# [COMPITO ASSEGNATO 1]
Nel testo sulla pandemia, fino a quando ci viene chiesto di rimanere a casa?
# [COMPITO ASSEGNATO 2]
Elenca i sentimenti con cui, secondo il testo sulla pandemia, ci proteggiamo inconsciamente dalla sofferenza della tristezza.
# [COMPITO ASSEGNATO 3]
Nel testo sulla pandemia, perché ci proteggiamo con altri sentimenti invece di lasciar accadere la tristezza dentro di noi?

La maggior parte di noi, dopo le resse alle partite di calcio, sulle piste da sci, sui treni, ha dovuto riconoscere che la pandemia è una tragica realtà che ha sconvolto le nostre vite non solo e non tanto per la letalità quanto per le conseguenze sulla vita civile e sociale. E qui devo fare io per primo ammenda per non averlo voluto o saputo capire fin dall’inizio, bagatellizzandone la gravità. Non mi sembra invece che abbiamo superato la fase della rabbia che sembra anzi esprimersi in forme sempre più evidenti dalla disobbedienza alle norme, all’aggressione e colpevolizzazione di singoli (Runner, mamme con bambini all’aperto, i responsabili di assembramenti), o di categorie (proprietari delle seconde case, la sanità privata, i settentrionali in genere). Alla rabbia si sovrappone poi la fase del patteggiamento. Ci viene richiesto di rimanere a casa almeno fino al 3 maggio e noi cerchiamo di fare i bravi fino a quella data nella magica convinzione che poi tutto ritornerà ad essere normale. Progressivamente ci rendiamo però conto che la normalità è tutt’altro che scontata, non sappiamo se e come riprenderà il lavoro, se avremo ancora un lavoro e in che tipo di società potremo esercitarlo. Gli appuntamenti futuri, ufficiali e segreti, vengono fagocitati dalla pandemia, le vacanze svaniscono, la stessa nostra progettualità viene disincentivata e svuotata di ogni senso. La morte si avvicina sempre di più e con essa il dolore e la tristezza. Per alcuni di noi le statistiche dei decessi hanno smarrito l’impersonalità dell’anonimato e sono divenute persone a noi care sottratteci dalla morte in assenza per di più del pietoso atto del congedo.
Ma perdita e tristezza, anche nella forma anticipatoria della perdita futura, sono appunto dolorosi, “il lutto – scrive Freud in Caducità – è un grande enigma, uno di quei fenomeni che non si possono spiegare mai ai quali si riconducono altre cose oscure.” Lasciar accadere dentro di noi la tristezza, che sembra volerci rubare la vita, è estremamente difficile, faticoso, doloroso. Ci proteggiamo allora (inconsciamente) con altri sentimenti che ci distolgono dalla sofferenza della tristezza: con la rabbia, la Schadenfreude (la gioia per la sofferenza altrui), la delazione e lo lo svergognamento delle presunte colpe altrui. Della rabbia si è già detto. Siamo diventati insofferenti, irascibili. Basta il gesto imprevisto
di una persona in una fila per provocare malumori e liti. Mezze frasi sadiche pronunciate o addirittura scritte sui social lasciano intendere che ai settentrionali sta bene, i bergamaschi se la sono cercata perché alcuni di loro erano andati alla partita e così infamando. Più sottile ma non meno aggressivo è l’atteggiamento di chi denuncia online e condanna i comportamenti riprovevoli degli altri, rasentando la delazione di 1984. È il “pandemic shaming” di cui si occupa un bel l’articolo sul Guardian nel quale si descrive come “Thousands of people are blaming, naming, and shaming others for their improper pandemic practices” arrivando ad augurare loro la morte nelle forme più crudeli. Non lo fanno per altruismo ma sulla base di meccanismi molto arcaici di regressione scatenati dalla paura in cui la vergogna, meglio lo svergognare viene utilizzato come una pericolosa minaccia.

# [DATI FORNITI]
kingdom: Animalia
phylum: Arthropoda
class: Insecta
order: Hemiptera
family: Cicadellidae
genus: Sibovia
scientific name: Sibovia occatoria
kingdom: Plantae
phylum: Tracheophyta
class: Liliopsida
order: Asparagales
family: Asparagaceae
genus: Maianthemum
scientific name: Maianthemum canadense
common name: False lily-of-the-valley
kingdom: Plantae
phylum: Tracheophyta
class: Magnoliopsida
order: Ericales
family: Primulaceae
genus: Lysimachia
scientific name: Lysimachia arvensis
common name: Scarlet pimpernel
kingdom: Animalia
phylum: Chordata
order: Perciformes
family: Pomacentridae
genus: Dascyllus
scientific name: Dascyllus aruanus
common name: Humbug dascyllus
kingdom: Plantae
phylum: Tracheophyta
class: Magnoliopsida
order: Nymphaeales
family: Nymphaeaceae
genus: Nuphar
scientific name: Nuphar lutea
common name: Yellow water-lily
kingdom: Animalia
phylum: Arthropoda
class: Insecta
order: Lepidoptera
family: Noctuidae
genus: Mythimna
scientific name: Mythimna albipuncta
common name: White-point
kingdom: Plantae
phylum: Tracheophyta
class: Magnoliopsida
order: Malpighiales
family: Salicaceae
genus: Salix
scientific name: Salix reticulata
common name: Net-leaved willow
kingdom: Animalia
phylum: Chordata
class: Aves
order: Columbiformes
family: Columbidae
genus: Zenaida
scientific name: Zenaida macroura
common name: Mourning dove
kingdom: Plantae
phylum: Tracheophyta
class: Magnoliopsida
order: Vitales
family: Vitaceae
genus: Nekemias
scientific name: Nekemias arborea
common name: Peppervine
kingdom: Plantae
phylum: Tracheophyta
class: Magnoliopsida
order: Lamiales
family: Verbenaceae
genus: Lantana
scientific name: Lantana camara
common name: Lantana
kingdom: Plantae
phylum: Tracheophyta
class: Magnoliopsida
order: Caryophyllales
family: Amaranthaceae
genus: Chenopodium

# [SOLUZIONE 1]
Almeno fino al 3 maggio.

# [SOLUZIONE 2]
La rabbia, la Schadenfreude (la gioia per la sofferenza altrui), la delazione e lo svergognamento delle presunte colpe altrui.

# [SOLUZIONE 3]
Lasciar accadere la tristezza, che sembra volerci rubare la vita, è estremamente difficile, faticoso e doloroso. Gli altri sentimenti ci distolgono dalla sofferenza che essa provoca.